The Brits are well represented in the Tribeca Film Festival program. Mike Figgis, one of the few British directors who also has found success in Hollywood (Leaving Las Vegas), is presenting the World Premiere of Love Live Long, a film set in Istanbul during the famous high-speed race known as the Gumball Rally. With this setting as backdrop, Figgis has crafted a raw and intimate film that exposes the affects of an unexpected sexual encounter and the high stakes of the race on two strangers. Figgis also was one of several directors to be featured in Tribeca Talks, a series of conversations with leading filmmakers. On Monday at the Directors Guild Theater, Figgis talked about straddling the two worlds of Hollywood and independent cinema, where he is considered something of a film maverick. He is one of the few major directors to have worked in the digital format, bringing eloquence and beauty to Timecode (2000), with multiple screens and recurring imagery. He is one of the founding patrons of the online film community Shooting People and crated a stabilizer for digital cameras known as the “Fig Rig”. A world-class director, writer and composer, Mike Figgis’ work is in constant evolution and his digital works challenges the way we experience film stories.

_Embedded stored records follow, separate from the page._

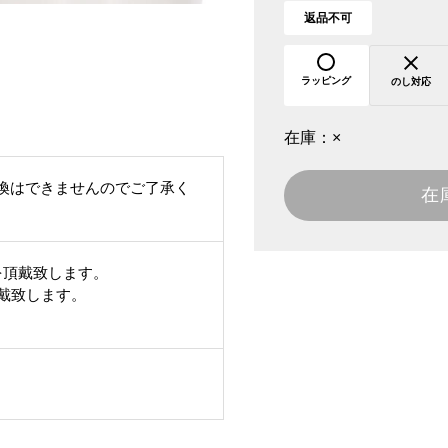
返品不可
ラッピング
のし対応
在庫：
×
換はできませんのでご了承く
在
を頂戴致します。
頂戴致します。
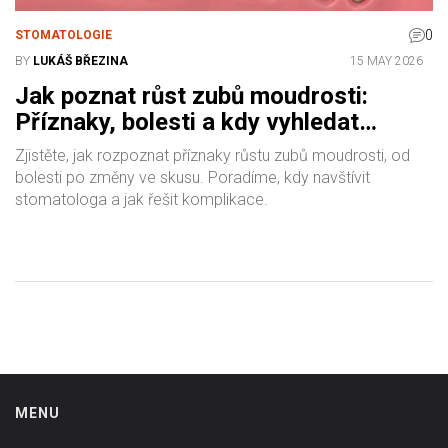
0
STOMATOLOGIE
BY
LUKÁŠ BŘEZINA
15 MAY 2026
Jak poznat růst zubů moudrosti:
Příznaky, bolesti a kdy vyhledat
pomoc
Zjistěte, jak rozpoznat příznaky růstu zubů moudrosti, od
bolesti po změny ve skusu. Poradíme, kdy navštívit
stomatologa a jak řešit komplikace.
MENU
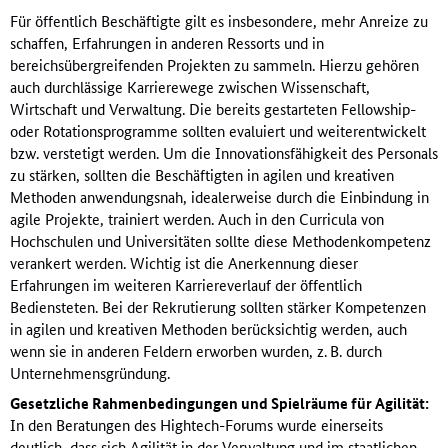
Für öffentlich Beschäftigte gilt es insbesondere, mehr Anreize zu
schaffen, Erfahrungen in anderen Ressorts und in
bereichsübergreifenden Projekten zu sammeln. Hierzu gehören
auch durchlässige Karrierewege zwischen Wissenschaft,
Wirtschaft und Verwaltung. Die bereits gestarteten Fellowship-
oder Rotationsprogramme sollten evaluiert und weiterentwickelt
bzw. verstetigt werden. Um die Innovationsfähigkeit des Personals
zu stärken, sollten die Beschäftigten in agilen und kreativen
Methoden anwendungsnah, idealerweise durch die Einbindung in
agile Projekte, trainiert werden. Auch in den Curricula von
Hochschulen und Universitäten sollte diese Methodenkompetenz
verankert werden. Wichtig ist die Anerkennung dieser
Erfahrungen im weiteren Karriereverlauf der öffentlich
Bediensteten. Bei der Rekrutierung sollten stärker Kompetenzen
in agilen und kreativen Methoden berücksichtig werden, auch
wenn sie in anderen Feldern erworben wurden, z. B. durch
Unternehmensgründung.
Gesetzliche Rahmenbedingungen und Spielräume für Agilität:
In den Beratungen des Hightech-Forums wurde einerseits
deutlich, dass sich Agilität in der Verwaltung und im staatlichen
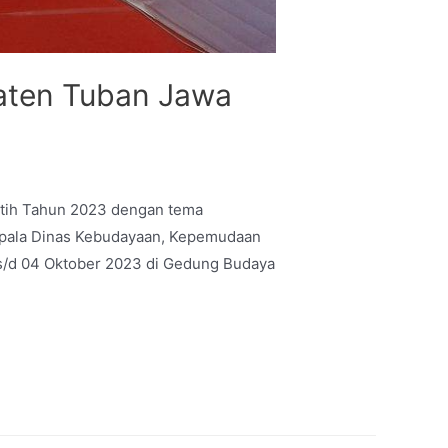
aten Tuban Jawa
tih Tahun 2023 dengan tema
Kepala Dinas Kebudayaan, Kepemudaan
 s/d 04 Oktober 2023 di Gedung Budaya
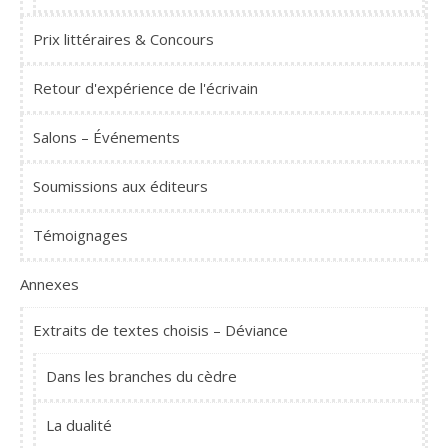
Prix littéraires & Concours
Retour d'expérience de l'écrivain
Salons – Événements
Soumissions aux éditeurs
Témoignages
Annexes
Extraits de textes choisis – Déviance
Dans les branches du cèdre
La dualité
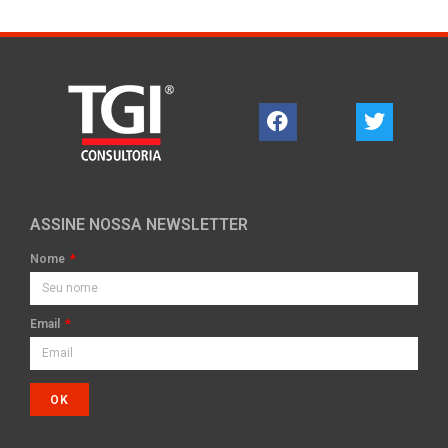
ASSINE NOSSA NEWSLETTER
Nome
Email
OK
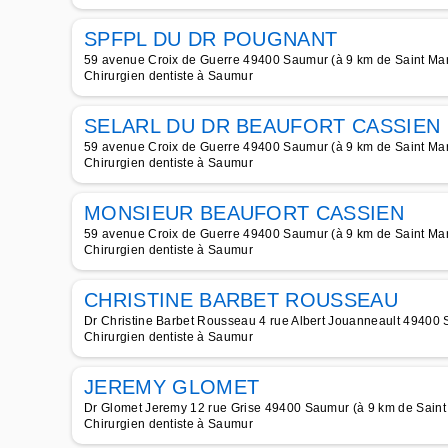
SPFPL DU DR POUGNANT
59 avenue Croix de Guerre 49400 Saumur (à 9 km de Saint Mart
Chirurgien dentiste à Saumur
SELARL DU DR BEAUFORT CASSIEN
59 avenue Croix de Guerre 49400 Saumur (à 9 km de Saint Mart
Chirurgien dentiste à Saumur
MONSIEUR BEAUFORT CASSIEN
59 avenue Croix de Guerre 49400 Saumur (à 9 km de Saint Mart
Chirurgien dentiste à Saumur
CHRISTINE BARBET ROUSSEAU
Dr Christine Barbet Rousseau 4 rue Albert Jouanneault 49400 S
Chirurgien dentiste à Saumur
JEREMY GLOMET
Dr Glomet Jeremy 12 rue Grise 49400 Saumur (à 9 km de Saint 
Chirurgien dentiste à Saumur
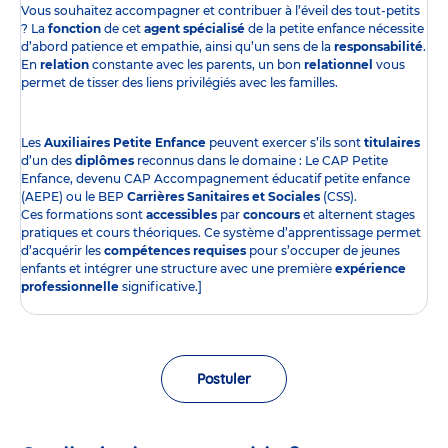
Vous souhaitez accompagner et contribuer à l’éveil des tout-petits
? La
fonction
de cet
agent spécialisé
de la petite enfance nécessite
d’abord patience et empathie, ainsi qu’un sens de la
responsabilité
.
En
relation
constante avec les parents, un bon
relationnel
vous
permet de tisser des liens privilégiés avec les familles.
Les
Auxiliaires Petite Enfance
peuvent exercer s’ils sont
titulaires
d’un des
diplômes
reconnus dans le domaine : Le CAP Petite
Enfance, devenu CAP Accompagnement éducatif petite enfance
(AEPE) ou le BEP
Carrières Sanitaires et Sociales
(CSS).
Ces formations sont
accessibles
par
concours
et alternent stages
pratiques et cours théoriques. Ce système d’apprentissage permet
d’acquérir les
compétences requises
pour s’occuper de jeunes
enfants et intégrer une structure avec une première
expérience
professionnelle
significative.]
Postuler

Other important British films screening this week: Boy A, the celebrated debut of director John Crowley, centers on a former juvenile offender who is released from prison after 14 years. The film follows his reentry into society with the help of his counselor. Newcomer Andrew Garfield (photo below) was nominated for a BAFTA Award for his stunning performance as the hesitant 24 year old who must catch up with his peers while keeping his past a secret.
In The Cottage, director Paul Andrew Williams spins a nifty kidnapping plot that goes horribly awry. The director, known for his previous film London To Brighton, here offers a gory horror-comedy about two brothers and their potty-mouthed hostage who stumble into the wrong farmhouse.
Britain has a long tradition of documentaries and three new ones are premiering at Tribeca. Baghdad High by Ivan O’Mahoney and Laura Winter, centers on four high schoolers (a Kurd, a Christian, a Shiite and a Sunni) who are given cameras to document their last year in high school in war-torn Baghdad. The film offers a rare first-hand account of what it’s like to grow up where sectarian violence rages right outside the classroom window. In Nathan Rissman’s I Am Because We Are, superstar performer Madonna (who also wrote and co-produced) turns the lens on the tragic stories of millions of Malawi children offered by AIDS. The film offers both a call to action and a revelatory personal journey that is a testament to survival, change and hope. And in Man On Wire, one of the hits at this year’s Sundance Film Festival, director James Marsh chronicles the 1974 incident when New York gasped as French daredevil Philippe Petit walked a tightrope between the Twin Towers of the World Trade Center. This stunning portrait of an artist of reckless daring and impish charm is also a chronicle of the once might World Trade Center towers, which now hold another place in history as the beginning of the current tensions between the West and the East.